▶ [Фрагмент документа]
________________________
Берясь за повесть, я был полон, как сказал поэт Гитович, «веселой злобы» и стремления еще раз подтвердить свое лидерство среди тех, кого сегодня я бы назвал критическими романтиками, еще я кипел желанием стать первым в робко нарождавшейся советской эротической прозе. (Задача, достойная зазнавшегося подмастерья!) А тут как раз придумалось и такое изюмистое название — «Французская любовь». И теперь, благодаря душке Горбачеву, можно было, отринув многоточие, отобразить «странности любви» со всем позднесоветским раблезианством. Лишь с годами понимаешь: вовремя поставленное многоточие — самый верный признак настоящего мастерства… Впрочем, тогда я все еще хотел написать эротическую повесть с элементами резкой критики свинцовых мерзостей советской действительности.
Наступил 90-й год. Газеты и телевизор все настойчивее убеждали меня в том, что я — «совок» и живу в «бездарной стране», являющейся к тому же еще «тюрьмой народов» и «империей зла». Ирония и сарказм, взлелеянные моим литературным поколением для борьбы с идеологически выверенной дурью, вдруг, буквально на глазах, превратились в стиль общения средств информации с народом. Ухмыляющийся и двусмысленно подмигивающий Гурнов, плешивый теледиктор с кривыми зубами стал символом времени.
И я понял, что мне совсем не хочется писать эротико-разоблачительную повесть, а хочется сочинить просто историю любви. Да, потерянной, да, утраченной, но совсем не из-за Советской власти, которая в худшие времена могла жестоко, навсегда разлучить двоих, предназначенных друг другу судьбой. Но теряют любовь люди обыкновенно по своей вине, политический строй тут ни при чем! Я изменил плейбойское, а скорее даже — плебейское название «Французская любовь» на другое — «Парижская любовь Кости Гуманкова». И еще я осознал, что в окружавшей меня жизни, конечно, много нелепостей, но большинство из них заслуживает лишь снисходительной улыбки, а не ненависти.
________________________
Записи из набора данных
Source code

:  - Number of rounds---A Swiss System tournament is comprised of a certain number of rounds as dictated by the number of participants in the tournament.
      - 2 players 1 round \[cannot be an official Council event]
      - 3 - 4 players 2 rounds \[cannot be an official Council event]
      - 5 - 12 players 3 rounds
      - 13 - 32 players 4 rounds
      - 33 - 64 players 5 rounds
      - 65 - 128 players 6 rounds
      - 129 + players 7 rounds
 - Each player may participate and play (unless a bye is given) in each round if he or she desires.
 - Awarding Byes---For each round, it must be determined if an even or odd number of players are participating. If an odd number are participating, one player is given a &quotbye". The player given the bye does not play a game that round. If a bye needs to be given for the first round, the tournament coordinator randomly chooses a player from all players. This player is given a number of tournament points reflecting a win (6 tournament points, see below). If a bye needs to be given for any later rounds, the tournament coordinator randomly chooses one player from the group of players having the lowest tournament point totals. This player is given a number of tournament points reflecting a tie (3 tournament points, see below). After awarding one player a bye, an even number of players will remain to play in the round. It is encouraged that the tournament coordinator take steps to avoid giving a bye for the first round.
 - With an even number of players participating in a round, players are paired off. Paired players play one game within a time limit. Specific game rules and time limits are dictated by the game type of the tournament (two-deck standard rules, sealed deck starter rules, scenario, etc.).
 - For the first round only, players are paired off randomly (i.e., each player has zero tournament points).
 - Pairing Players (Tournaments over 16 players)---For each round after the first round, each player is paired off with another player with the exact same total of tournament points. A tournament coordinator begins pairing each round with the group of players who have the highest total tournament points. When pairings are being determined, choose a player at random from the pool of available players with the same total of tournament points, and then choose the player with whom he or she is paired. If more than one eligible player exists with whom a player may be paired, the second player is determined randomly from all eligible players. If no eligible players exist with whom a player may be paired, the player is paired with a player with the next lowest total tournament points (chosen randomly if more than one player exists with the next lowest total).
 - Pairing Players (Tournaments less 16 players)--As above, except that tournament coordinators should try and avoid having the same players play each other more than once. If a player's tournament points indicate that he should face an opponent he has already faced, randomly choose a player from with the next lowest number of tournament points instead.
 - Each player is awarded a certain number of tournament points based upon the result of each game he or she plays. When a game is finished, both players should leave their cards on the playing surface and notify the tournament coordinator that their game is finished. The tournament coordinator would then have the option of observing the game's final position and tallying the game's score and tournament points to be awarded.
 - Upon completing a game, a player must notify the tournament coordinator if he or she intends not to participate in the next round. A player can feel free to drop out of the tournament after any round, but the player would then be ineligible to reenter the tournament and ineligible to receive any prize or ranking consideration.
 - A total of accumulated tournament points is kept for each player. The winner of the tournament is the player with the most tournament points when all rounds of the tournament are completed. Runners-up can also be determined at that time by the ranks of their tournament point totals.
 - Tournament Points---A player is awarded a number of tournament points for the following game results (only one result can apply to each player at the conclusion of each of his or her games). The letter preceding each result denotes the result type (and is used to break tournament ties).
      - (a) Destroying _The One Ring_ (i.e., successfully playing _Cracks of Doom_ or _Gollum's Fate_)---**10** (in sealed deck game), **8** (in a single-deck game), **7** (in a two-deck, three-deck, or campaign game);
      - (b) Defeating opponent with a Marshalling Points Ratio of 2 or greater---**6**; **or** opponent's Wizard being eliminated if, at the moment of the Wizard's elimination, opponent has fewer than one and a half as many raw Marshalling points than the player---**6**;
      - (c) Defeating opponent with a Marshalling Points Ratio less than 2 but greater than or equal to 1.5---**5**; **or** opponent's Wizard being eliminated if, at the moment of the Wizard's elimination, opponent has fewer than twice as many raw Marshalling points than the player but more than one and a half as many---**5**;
________________________
▶ [Пункт задания A] Какое новое название автор дал повести в отрывке о работе над ней вместо «Французской любви»?
▶ [Пункт задания B] Выведите без изменений строки записей: всё от строки, содержащей «in the tournament.», вниз до строки, содержащей «- 33 - 64 players 5 rounds», включая обе.

▶ [Ответ A] «Парижская любовь Кости Гуманкова».

▶ [Ответ B]
:  - Number of rounds---A Swiss System tournament is comprised of a certain number of rounds as dictated by the number of participants in the tournament.
      - 2 players 1 round \[cannot be an official Council event]
      - 3 - 4 players 2 rounds \[cannot be an official Council event]
      - 5 - 12 players 3 rounds
      - 13 - 32 players 4 rounds
      - 33 - 64 players 5 rounds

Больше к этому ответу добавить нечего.